# WHAT TO WORK ON
Among the records below, find the line that has "reduction if they are profitable."; from there, give the lines again exactly, and stop after the line that has "stages involved during".

# MATERIAL PROVIDED
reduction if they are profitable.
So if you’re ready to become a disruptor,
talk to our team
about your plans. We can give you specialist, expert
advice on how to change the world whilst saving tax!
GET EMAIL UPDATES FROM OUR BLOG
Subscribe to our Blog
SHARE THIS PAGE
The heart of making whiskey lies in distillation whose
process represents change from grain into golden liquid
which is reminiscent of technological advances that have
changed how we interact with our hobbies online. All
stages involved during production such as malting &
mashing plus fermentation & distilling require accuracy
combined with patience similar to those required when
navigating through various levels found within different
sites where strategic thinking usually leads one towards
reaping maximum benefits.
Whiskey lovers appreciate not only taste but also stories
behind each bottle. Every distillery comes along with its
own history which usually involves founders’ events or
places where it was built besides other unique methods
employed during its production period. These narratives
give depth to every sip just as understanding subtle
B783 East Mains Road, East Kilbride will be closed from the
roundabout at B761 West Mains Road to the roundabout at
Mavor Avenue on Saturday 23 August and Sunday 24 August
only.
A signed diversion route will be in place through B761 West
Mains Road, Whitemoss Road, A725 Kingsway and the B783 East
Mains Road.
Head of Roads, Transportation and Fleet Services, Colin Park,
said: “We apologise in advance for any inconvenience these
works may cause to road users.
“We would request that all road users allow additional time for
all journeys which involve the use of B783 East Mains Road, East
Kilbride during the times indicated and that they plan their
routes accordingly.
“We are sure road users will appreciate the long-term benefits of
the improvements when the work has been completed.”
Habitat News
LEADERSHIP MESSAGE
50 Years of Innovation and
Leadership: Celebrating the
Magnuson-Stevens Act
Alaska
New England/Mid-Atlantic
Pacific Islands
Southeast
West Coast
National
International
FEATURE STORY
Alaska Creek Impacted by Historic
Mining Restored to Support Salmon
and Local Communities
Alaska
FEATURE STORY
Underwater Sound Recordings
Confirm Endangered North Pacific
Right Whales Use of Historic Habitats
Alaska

...

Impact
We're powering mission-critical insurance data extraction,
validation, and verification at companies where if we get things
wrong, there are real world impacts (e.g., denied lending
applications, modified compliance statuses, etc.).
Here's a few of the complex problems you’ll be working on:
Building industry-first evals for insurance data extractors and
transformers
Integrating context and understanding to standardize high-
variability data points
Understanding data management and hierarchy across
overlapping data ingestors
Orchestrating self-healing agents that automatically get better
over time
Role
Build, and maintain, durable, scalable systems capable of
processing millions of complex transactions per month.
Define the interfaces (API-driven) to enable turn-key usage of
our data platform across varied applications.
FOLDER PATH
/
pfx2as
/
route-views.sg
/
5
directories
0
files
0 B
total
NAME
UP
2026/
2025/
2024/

# TASK ANSWER
reduction if they are profitable.
So if you’re ready to become a disruptor,
talk to our team
about your plans. We can give you specialist, expert
advice on how to change the world whilst saving tax!
GET EMAIL UPDATES FROM OUR BLOG
Subscribe to our Blog
SHARE THIS PAGE
The heart of making whiskey lies in distillation whose
process represents change from grain into golden liquid
which is reminiscent of technological advances that have
changed how we interact with our hobbies online. All
stages involved during production such as malting &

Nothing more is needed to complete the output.